Je vais vous dire quelque chose qui a nécessairement impacté ma réception du film. J’attendais beaucoup Sans un bruit. J’en ai pris connaissance en tombant par hasard sur son premier trailer. Ce que j’ai vu m’a intrigué. Des plans sans musique et les personnages faisant leur possible pour ne pas émettre le moindre son. Soudain une lampe à huile se fait renverser par mégarde. Les personnages sont pétrifiés. Quelque chose approche. Quelque chose de dangereux. Je trouvais l’idée absolument géniale. Le film semblait prendre des risques, jouer dans sa mise en scène avec le silence et toute la lourdeur et la tension qui s’en dégagent. J’espérais alors vivre, en salle, une expérience totalement immersive et angoissante au possible. Alors, le film tient-il ces promesses ? Oui, mais pendant cinq minutes.

L’ouverture du film nous présente la famille. Les personnages nous sont dévoilés à tour de rôle. On est dans une épicerie. Ils sont tout simplement en train de faire du shopping. Cependant, le bâtiment est abandonné. La caméra opère un travelling fluide en suivant les enfants qui se déplacent sur la pointe des pieds. L’un d’entre eux est malade, un jeune garçon. Il semble faire une crise d’asthme. La mère cherche de quoi le soigner. Il y a des flacons remplis de pilules sur des étagères. La caméra cadre alors l’action derrière celles-ci. On voit la main presque tremblante de la mère s’emparer des flacons. Le visage en arrière plan dévoile une expression mêlant stress et concentration. L’un des flacons manque alors de tomber. Elle le rattrape juste à temps, trouve les pilules qu’elle cherchait, et réussit à venir en aide à son fils. Jusque-là, la tension et l’immersion sont totales. Dans la salle de cinéma, le silence l’est également, personne ne prononce un mot, même un chuchotement. Voilà ce que j’étais venu voir, ce qu’on m’avait promis. Mais bon vous savez, il ne faut jamais se réjouir trop vite non plus. Le plus jeune membre de la famille, un garçon, rejoint les autres qui s’apprêtent à sortir du magasin. Un plan nous le montre de dos en train d’avancer vers eux. Ils sont alors paniqués. Il tient dans ses mains un jouet électrique représentant une fusée, qui s’apprête à faire du bruit, trop de bruit. Le problème de ce moment ? De la musique accompagne les images.

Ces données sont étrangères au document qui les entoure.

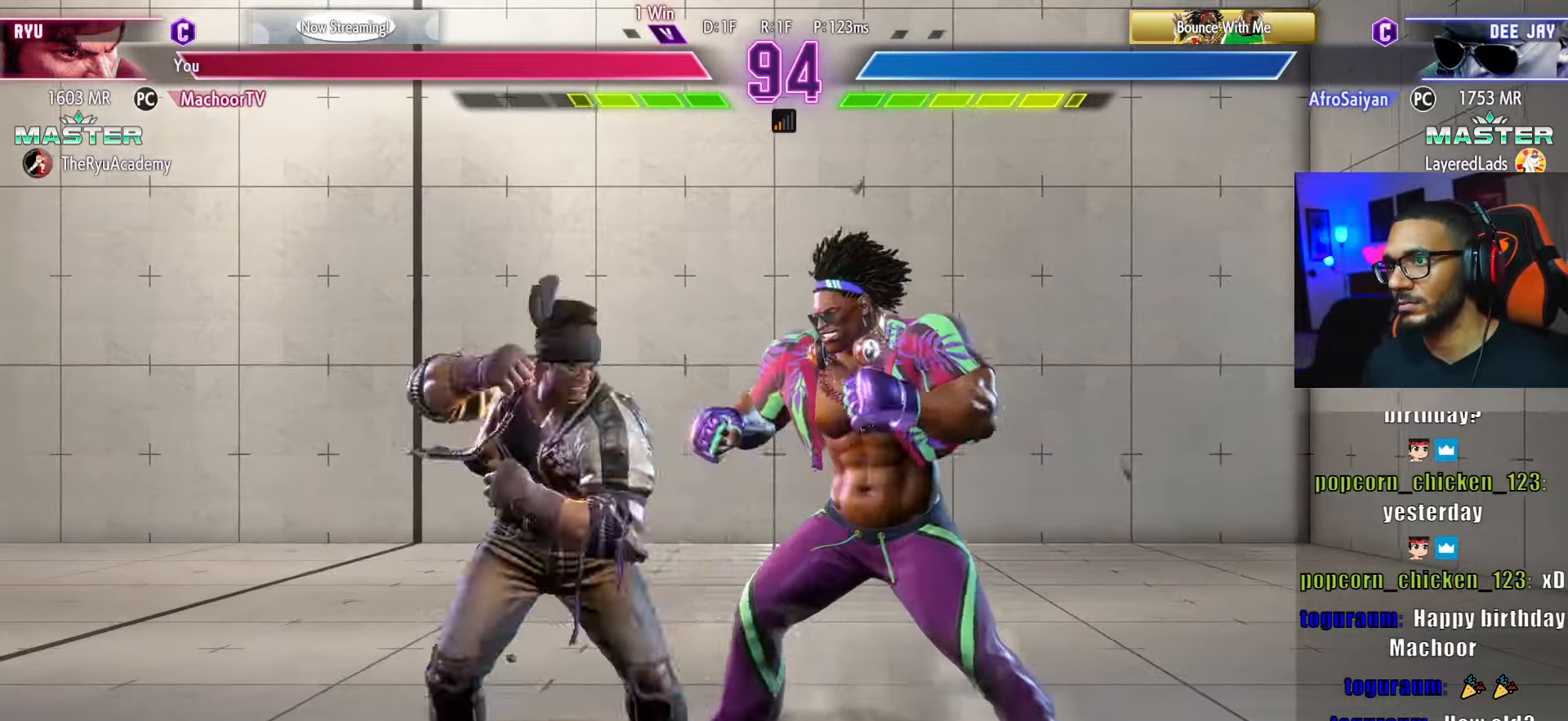
{"buttons": ["L1", "DPAD_DOWN", "DPAD_RIGHT"], "left_stick": "center", "right_stick": "center", "events": [[17, "R1", "up"], [17, "SQUARE", "up"], [117, "DPAD_RIGHT", "down"], [134, "DPAD_RIGHT", "up"], [167, "DPAD_DOWN", "up"], [334, "DPAD_DOWN", "down"], [334, "DPAD_RIGHT", "down"], [350, "DPAD_DOWN", "up"], [350, "L1", "down"], [434, "L1", "up"], [484, "DPAD_DOWN", "down"], [484, "L1", "down"]]}
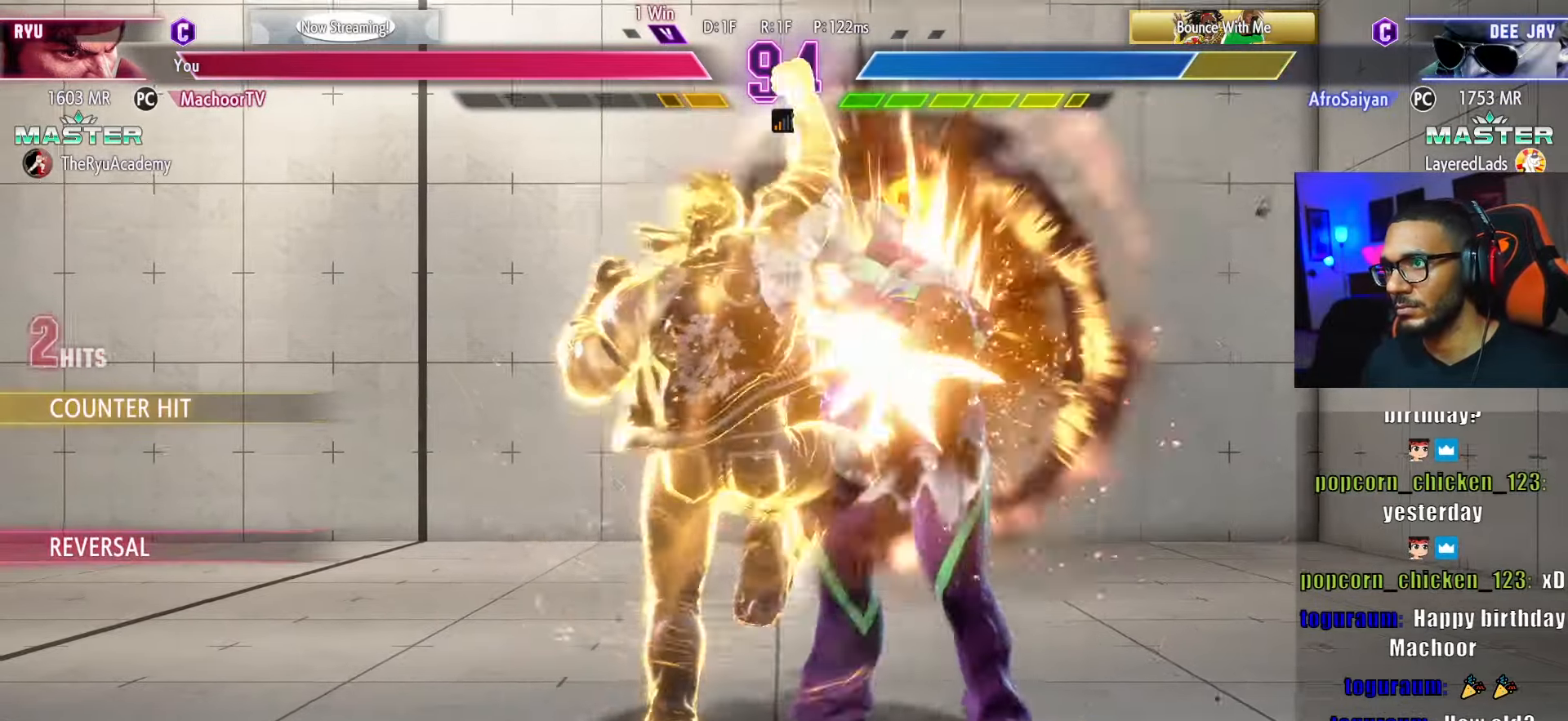
{"buttons": [], "left_stick": "center", "right_stick": "center", "events": [[34, "DPAD_DOWN", "up"], [67, "DPAD_RIGHT", "up"], [84, "DPAD_DOWN", "down"], [200, "DPAD_DOWN", "up"], [217, "L1", "up"]]}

Voilà ce que je reproche à Sans un bruit. De la musique accompagne les images pendant la quasi-totalité du film. J’imagine qu’elle est présente pour révéler la tension qu’éprouvent les personnages. Mais le problème, c’est que mettre de la musique va à l’encontre du concept sur lequel repose le film. Le film est vendu comme immersif et angoissant. Ne pas faire de bruit, ou c’est la mort assurée. Comme je l’ai dit, je trouve que ça fonctionne dans les cinq premières minutes. Et je vous le répète, dans la salle de cinéma, le silence régnait. Or dès que la musique est apparue, des personnes se mettaient à parler et chuchoter. Choisir de ne pas mettre de musique nous met dans ce film au plus près des personnages. On connait le danger. Inutile de surenchérir dans la mise en scène. Et ce que fait la musique, c’est justement s’interposer entre le spectateur et les personnages du film. Par conséquent, le film en est moins immersif et la tension qui régnait devient alors banale, celle d’un divertissement horrifique et hollywoodien classique. C’est dommage. Mais cela m’a permis de me rendre compte d’une chose. Lorsque les films d’épouvante sont le plus immersifs, c’est quand il y a du silence. Celui-ci nous place au plus proche des personnages. Nous ne sommes plus devant un écran. Nous assistons presque à la scène. La musique, du moins la manière dont elle est utilisée dans Sans un bruit, nous écarte de ce que je pense être la véritable horreur. Celle de la réalité. Lorsque John Krasinski choisit de mettre de la musique à partir de la cinquième minute de son film, il l’empêche de devenir un grand film d’horreur. Nous ne sommes alors que devant un film hollywoodien comme on a déjà pu en voir des dizaines. Et je le répète encore une fois, c’est dommage.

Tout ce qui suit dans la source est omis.